When Should Companies Adopt Manufacturing Automation?

We’ve already decided that manufacturing automation is eventually going to be a commonplace manufacturing method. But when and how much is up to each individual company. Will they embrace it quickly and try to transform the entire company? Will a new company try to build itself on manufacturing automation? Or will older, larger companies slowly enter the pool, dipping their toes for a few years before taking another baby step?

First, just remember that automation is no panacea. Switching to a fully automated process isn’t going to magically change an organization or suddenly make it a powerhouse of efficiency and productivity.

In the end, it’s a function of the leadership of the organization. How involved do they want to be in doing this? How deep do they want to dive?

Take large organizations: They can afford the infrastructure and the engineers to do all the studies before they make a decision. And they often have the capital to take a few tentative steps into automation.

A small manufacturing automation machine in an older factory with wood floors.But the small companies don’t have the luxury of all that overhead. They can’t afford the studies and the engineers to make sure everything will work before they pull the trigger. That means the decision falls to the leadership. They have to take ownership of the company vision and what they want to be when they grow up.

| What you need to do |
(1) Answer these from the piece on manufacturing automation:
(a) What does the piece say automation is not?
(b) What can large organizations afford before they make a decision?
(c) For small companies, to whom does the decision fall?
(2) Reproduce everything in the piece on manufacturing automation from "Take large organizations: They" down to "they grow up.".

| Data provided |

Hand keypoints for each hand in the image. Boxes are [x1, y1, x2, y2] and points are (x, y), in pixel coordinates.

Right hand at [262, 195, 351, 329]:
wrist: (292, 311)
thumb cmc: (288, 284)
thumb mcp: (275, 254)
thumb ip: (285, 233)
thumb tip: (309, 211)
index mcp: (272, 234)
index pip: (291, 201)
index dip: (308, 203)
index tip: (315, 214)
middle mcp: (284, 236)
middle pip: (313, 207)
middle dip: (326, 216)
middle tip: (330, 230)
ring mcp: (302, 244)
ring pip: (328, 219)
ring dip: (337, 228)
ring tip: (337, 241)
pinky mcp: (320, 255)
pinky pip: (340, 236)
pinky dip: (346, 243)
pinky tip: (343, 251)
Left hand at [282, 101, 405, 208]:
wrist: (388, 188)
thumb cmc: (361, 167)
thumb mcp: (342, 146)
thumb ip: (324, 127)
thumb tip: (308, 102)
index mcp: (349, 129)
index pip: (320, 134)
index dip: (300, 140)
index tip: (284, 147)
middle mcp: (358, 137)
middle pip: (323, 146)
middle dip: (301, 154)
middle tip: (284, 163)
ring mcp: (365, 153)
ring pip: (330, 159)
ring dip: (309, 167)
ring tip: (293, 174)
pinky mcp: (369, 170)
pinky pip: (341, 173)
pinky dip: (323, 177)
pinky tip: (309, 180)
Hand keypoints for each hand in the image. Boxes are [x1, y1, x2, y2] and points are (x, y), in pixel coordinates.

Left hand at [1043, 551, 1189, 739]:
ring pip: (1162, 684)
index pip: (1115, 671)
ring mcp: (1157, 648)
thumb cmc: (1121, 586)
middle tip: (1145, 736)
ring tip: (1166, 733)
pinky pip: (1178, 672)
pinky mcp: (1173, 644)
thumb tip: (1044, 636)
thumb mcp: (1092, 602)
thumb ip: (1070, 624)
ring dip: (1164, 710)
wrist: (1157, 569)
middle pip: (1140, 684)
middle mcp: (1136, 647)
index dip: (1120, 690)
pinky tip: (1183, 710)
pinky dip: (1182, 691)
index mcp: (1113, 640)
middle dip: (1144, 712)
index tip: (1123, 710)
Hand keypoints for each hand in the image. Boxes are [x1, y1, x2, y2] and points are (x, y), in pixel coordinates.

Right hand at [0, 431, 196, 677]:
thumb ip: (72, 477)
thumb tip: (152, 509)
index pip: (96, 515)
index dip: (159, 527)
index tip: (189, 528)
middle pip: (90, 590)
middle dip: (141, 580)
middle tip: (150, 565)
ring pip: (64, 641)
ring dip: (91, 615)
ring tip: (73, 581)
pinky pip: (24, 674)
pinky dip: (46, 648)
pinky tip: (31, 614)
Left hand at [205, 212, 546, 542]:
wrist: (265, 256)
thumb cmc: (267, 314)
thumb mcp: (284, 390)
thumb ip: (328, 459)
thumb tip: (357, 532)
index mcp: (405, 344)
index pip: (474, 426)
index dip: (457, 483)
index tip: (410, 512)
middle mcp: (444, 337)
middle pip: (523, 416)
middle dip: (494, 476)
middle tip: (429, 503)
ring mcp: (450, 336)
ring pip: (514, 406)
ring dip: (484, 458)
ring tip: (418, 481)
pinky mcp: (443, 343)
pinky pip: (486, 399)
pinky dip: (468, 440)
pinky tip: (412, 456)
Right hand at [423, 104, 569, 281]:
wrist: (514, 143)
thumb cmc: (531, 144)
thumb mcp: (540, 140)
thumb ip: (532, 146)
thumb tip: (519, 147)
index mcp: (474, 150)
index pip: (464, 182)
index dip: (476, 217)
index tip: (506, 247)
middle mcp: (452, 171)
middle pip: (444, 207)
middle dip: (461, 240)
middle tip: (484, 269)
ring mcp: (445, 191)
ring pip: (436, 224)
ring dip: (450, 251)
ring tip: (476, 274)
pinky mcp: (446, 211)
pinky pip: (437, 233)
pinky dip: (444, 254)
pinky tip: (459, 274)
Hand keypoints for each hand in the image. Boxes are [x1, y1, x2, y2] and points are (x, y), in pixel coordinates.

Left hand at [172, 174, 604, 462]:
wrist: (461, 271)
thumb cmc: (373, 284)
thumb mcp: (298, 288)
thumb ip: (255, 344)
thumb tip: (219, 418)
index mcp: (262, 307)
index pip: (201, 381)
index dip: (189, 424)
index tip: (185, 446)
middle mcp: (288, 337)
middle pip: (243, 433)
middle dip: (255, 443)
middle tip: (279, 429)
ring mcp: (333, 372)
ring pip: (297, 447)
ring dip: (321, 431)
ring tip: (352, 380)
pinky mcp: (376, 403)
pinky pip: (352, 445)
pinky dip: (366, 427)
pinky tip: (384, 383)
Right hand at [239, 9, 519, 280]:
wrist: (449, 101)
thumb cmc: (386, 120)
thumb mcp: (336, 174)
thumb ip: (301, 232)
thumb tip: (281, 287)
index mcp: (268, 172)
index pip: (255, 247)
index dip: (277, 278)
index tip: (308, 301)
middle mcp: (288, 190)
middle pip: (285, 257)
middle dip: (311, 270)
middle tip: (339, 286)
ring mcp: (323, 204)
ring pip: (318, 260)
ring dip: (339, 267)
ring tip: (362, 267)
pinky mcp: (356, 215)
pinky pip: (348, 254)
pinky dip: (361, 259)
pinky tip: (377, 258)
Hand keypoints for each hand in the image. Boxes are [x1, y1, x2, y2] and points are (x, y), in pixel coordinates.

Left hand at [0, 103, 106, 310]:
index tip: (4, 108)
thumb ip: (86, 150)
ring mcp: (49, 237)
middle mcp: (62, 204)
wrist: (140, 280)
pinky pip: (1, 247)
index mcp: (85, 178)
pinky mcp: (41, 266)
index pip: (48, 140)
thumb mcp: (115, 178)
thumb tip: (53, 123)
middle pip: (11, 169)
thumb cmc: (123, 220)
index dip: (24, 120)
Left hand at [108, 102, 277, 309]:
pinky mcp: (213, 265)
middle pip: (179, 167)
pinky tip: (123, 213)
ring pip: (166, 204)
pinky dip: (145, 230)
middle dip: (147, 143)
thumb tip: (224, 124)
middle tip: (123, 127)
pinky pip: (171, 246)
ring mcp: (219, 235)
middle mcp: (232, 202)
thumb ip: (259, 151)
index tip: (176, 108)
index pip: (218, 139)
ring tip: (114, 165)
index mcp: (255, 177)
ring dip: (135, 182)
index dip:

| Responses to the tasks |
(1)
(a) A panacea.
(b) The infrastructure and the engineers to do all the studies.
(c) The leadership.

(2)
Take large organizations: They can afford the infrastructure and the engineers to do all the studies before they make a decision. And they often have the capital to take a few tentative steps into automation.

A small manufacturing automation machine in an older factory with wood floors.But the small companies don’t have the luxury of all that overhead. They can’t afford the studies and the engineers to make sure everything will work before they pull the trigger. That means the decision falls to the leadership. They have to take ownership of the company vision and what they want to be when they grow up.